Most of the time when I sit down to do a painted piece, I have something of a vague mood in mind, or I will try to express the feeling or atmosphere in terms of weather, lighting, time of year, onto someone else. My subjects and messages are concrete and easy to grasp, usually rural. They express to the viewer that time is fleeting, take in what’s around you and the beauty of it, recognize and give thanks to a higher order, realize that this moment will be gone in the next moment, recognize the importance of this moment in your life as I am doing in seeing this moment before me. There is always the underlying theme expressed to the viewer concerning the awareness of mortality in that they will one day pass from the natural beauty that surrounds them physically, but what is around them will remain after they‘ve looked away, left the area or died, and likewise there is the importance to me of expressing something like this perfectly, hopefully before I die.
I rarely do interpretive or abstract pieces, although I am thinking that I might start trying to work in a more abstract sense. I’d like to be able to express quick moments, fleeting impressions, quick notions of weather, season and atmosphere, the quick glances that we sometimes have of our environment which transport us, that move us to a moment or two of reflection, contemplation, meditation, rest; images that would express an unthawing, a split second recognition of the immediacy of this very moment.

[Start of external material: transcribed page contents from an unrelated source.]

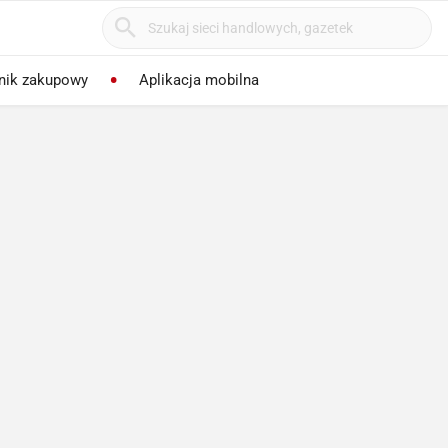
nik zakupowy
Aplikacja mobilna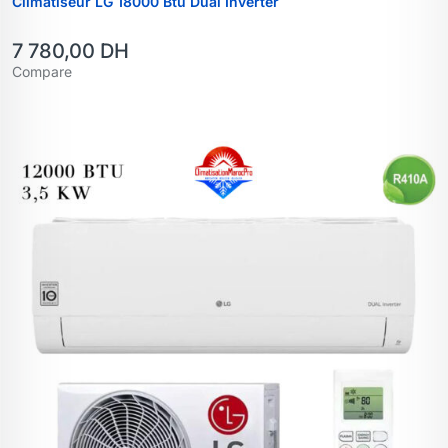
Climatiseur LG 18000 Btu Dual Inverter
7 780,00
DH
Compare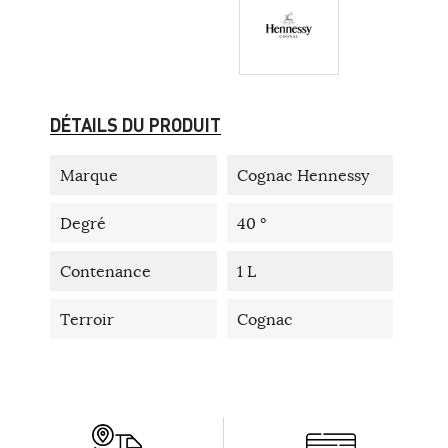
DÉTAILS DU PRODUIT
Marque
Cognac Hennessy
Degré
40 °
Contenance
1 L
Terroir
Cognac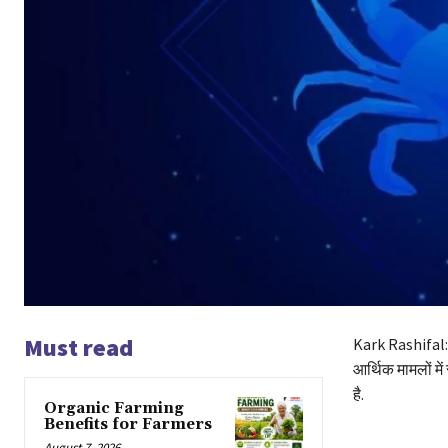
Must read
Kark Rashifal: 
आर्थिक मामलों में
है.
Organic Farming
Benefits for Farmers
August 7, 2026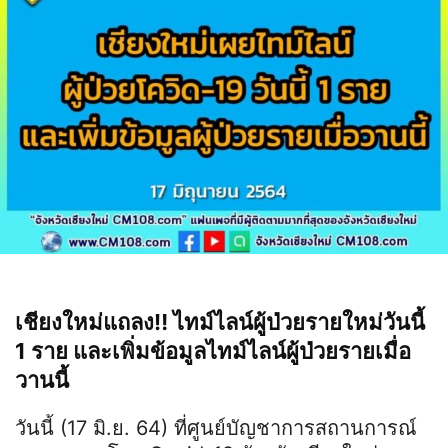
เชียงใหม่แถลง‼️ ไทม์ไลน์ผู้ป่วยรายใหม่วันนี้
1 ราย และเพิ่มข้อมูลไทม์ไลน์ผู้ป่วยรายเมื่อ
วานนี้
วันนี้ (17 มิ.ย. 64) ที่ศูนย์บัญชาการสถานการณ์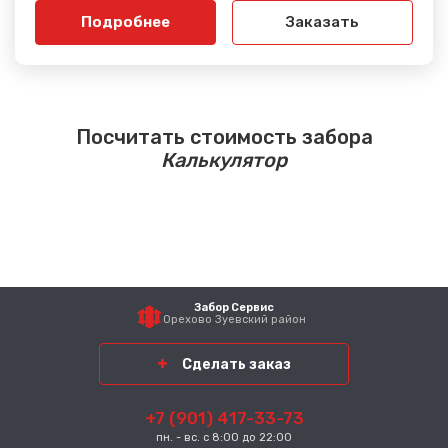
Подробнее
Заказать
Посчитать стоимость забора
Калькулятор
Забор Сервис
Орехово Зуевский район
Сделать заказ
+7 (901) 417-33-73
пн. - вс. с 8:00 до 22:00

These paintings or photos might pertain to cityscapes, urban systems, rushing through crowds, urgency, hurriedness, metro transportation systems, tunnels, darkness and then sunlight as we are moved along, the architectural details of city buildings, churches, banks, urban decay. The value or direction is in expressing time as it relates to moving through space, going to our jobs, work and everyday life. It comments on the cacophony of sensory information that comes to us when we multitask and live for everyone else before ourselves. The viewer sees that their busy environment can be distracting, beautiful, loud, ignored, sensual, in the background and in the foreground all at once.

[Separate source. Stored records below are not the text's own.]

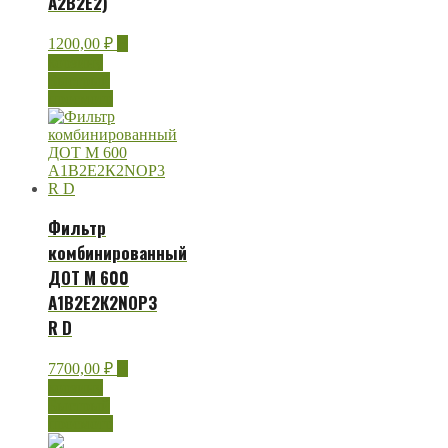
А2В2Е2)
1200,00
₽
В
корзину
Быстрый
просмотр
Фильтр
комбинированный
ДОТ М 600
А1В2Е2К2NOP3
R D
7700,00
₽
В
корзину
Быстрый
просмотр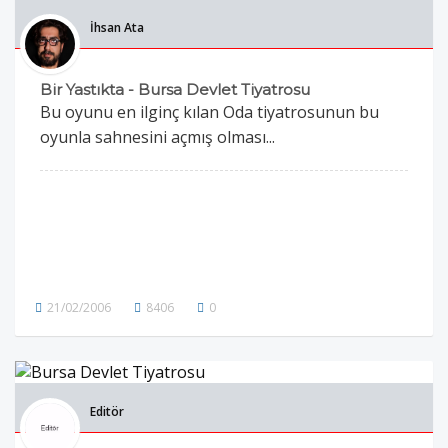
İhsan Ata
Bir Yastıkta - Bursa Devlet Tiyatrosu
Bu oyunu en ilginç kılan Oda tiyatrosunun bu
oyunla sahnesini açmış olması...
21/02/2006
8406
0
Editör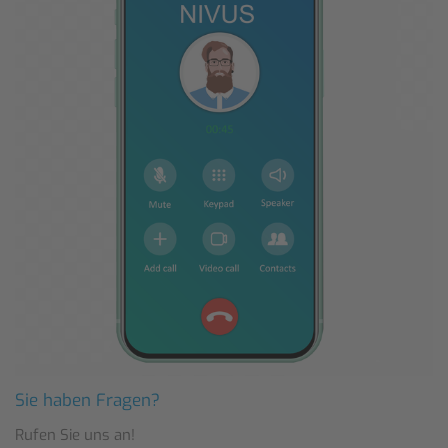
Sie haben Fragen?
Rufen Sie uns an!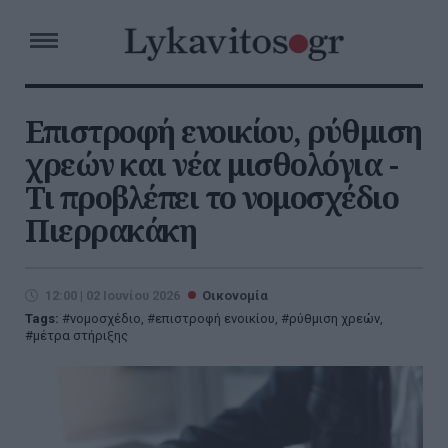
Επιστροφή ενοικίου, ρύθμιση
χρεών και νέα μισθολόγια -
Τι προβλέπει το νομοσχέδιο
Πιερρακάκη
12:00 | 02 Ιουνίου 2026
Οικονομία
Tags:
νομοσχέδιο
,
επιστροφή ενοικίου
,
ρύθμιση χρεών
,
μέτρα στήριξης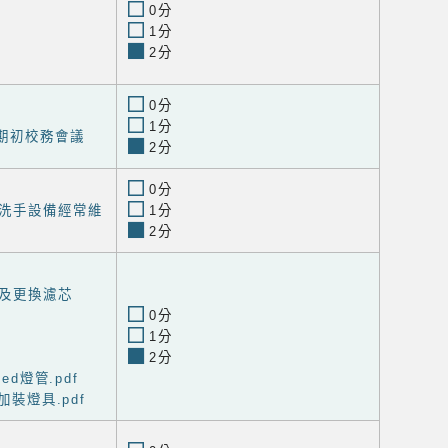
0分
1分
2分
0分
1分
期期初校務會議
2分
0分
洗手設備經常維
1分
2分
及更換濾芯
0分
1分
2分
ed燈管.pdf
加裝燈具.pdf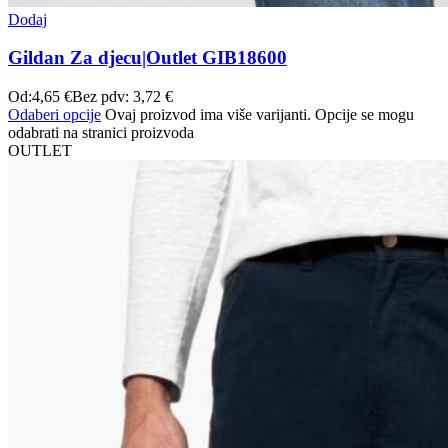
Dodaj
Gildan Za djecu|Outlet GIB18600
Od:
4,65
€
Bez pdv:
3,72
€
Odaberi opcije
Ovaj proizvod ima više varijanti. Opcije se mogu
odabrati na stranici proizvoda
OUTLET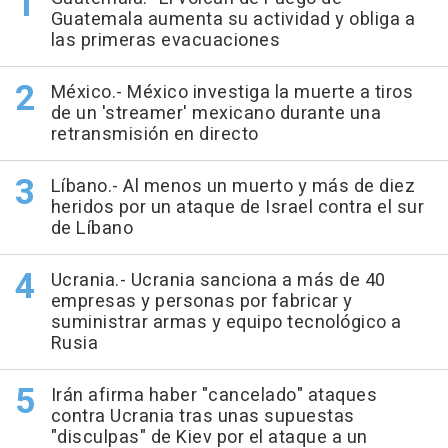
Guatemala aumenta su actividad y obliga a
las primeras evacuaciones
México.- México investiga la muerte a tiros
de un 'streamer' mexicano durante una
retransmisión en directo
Líbano.- Al menos un muerto y más de diez
heridos por un ataque de Israel contra el sur
de Líbano
Ucrania.- Ucrania sanciona a más de 40
empresas y personas por fabricar y
suministrar armas y equipo tecnológico a
Rusia
Irán afirma haber "cancelado" ataques
contra Ucrania tras unas supuestas
"disculpas" de Kiev por el ataque a un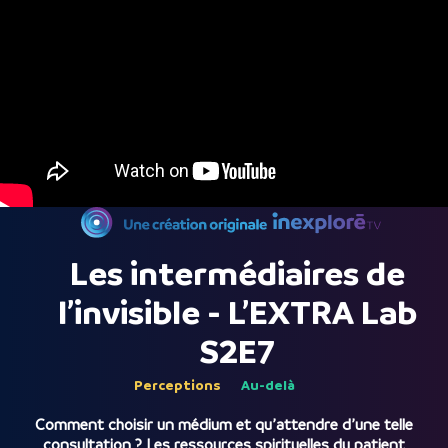
Les intermédiaires de
l’invisible - L’EXTRA Lab
S2E7
Perceptions
Au-delà
Comment choisir un médium et qu’attendre d’une telle
consultation ? Les ressources spirituelles du patient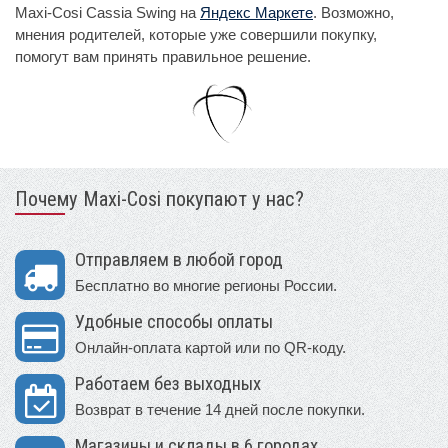
Maxi-Cosi Cassia Swing на
Яндекс Маркете
. Возможно,
мнения родителей, которые уже совершили покупку,
помогут вам принять правильное решение.
Почему Maxi-Cosi покупают у нас?
Отправляем в любой город
Бесплатно во многие регионы России.
Удобные способы оплаты
Онлайн-оплата картой или по QR-коду.
Работаем без выходных
Возврат в течение 14 дней после покупки.
Магазины и склады в 6 городах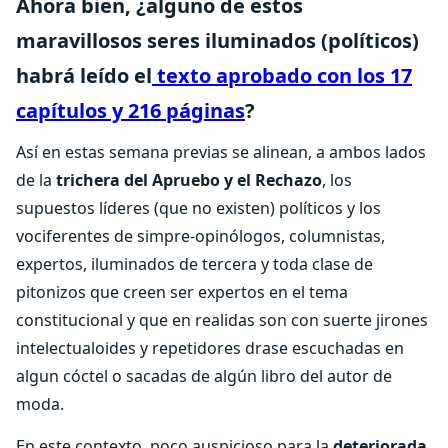
Ahora bien, ¿alguno de estos
maravillosos seres iluminados (políticos)
habrá leído el
texto aprobado con los 17
capítulos y 216 páginas
?
Así en estas semana previas se alinean, a ambos lados
de la
trichera del Apruebo y el Rechazo
, los
supuestos líderes (que no existen) políticos y los
vociferentes de simpre-opinólogos, columnistas,
expertos, iluminados de tercera y toda clase de
pitonizos que creen ser expertos en el tema
constitucional y que en realidas son con suerte jirones
intelectualoides y repetidores drase escuchadas en
algun cóctel o sacadas de algún libro del autor de
moda.
En este contexto, poco auspicioso para la
deteriorada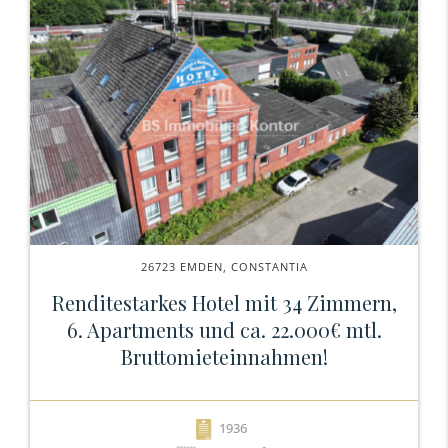
26723 EMDEN, CONSTANTIA
Renditestarkes Hotel mit 34 Zimmern,
6. Apartments und ca. 22.000€ mtl.
Bruttomieteinnahmen!
1936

My viewer of these works might say, “Her work makes me think about how disconnected the moments of my life become when I am overloaded, busy, rushed, burdened with long lists of chores, work, responsibilities, etc. It also makes me understand that there is a certain busy pace that I choose for myself, that in choosing to move at this pace, through fleeting seconds of light, shadow, confusion, distraction, that I am energized and I’m energizing the pace and timing of my life, my work and the world around me. There is no judgment made in the work because city living and city pace is a lifestyle choice that I don’t make comment on. I let my audience make their own comments about their lifestyle choice, including the pace at which they live.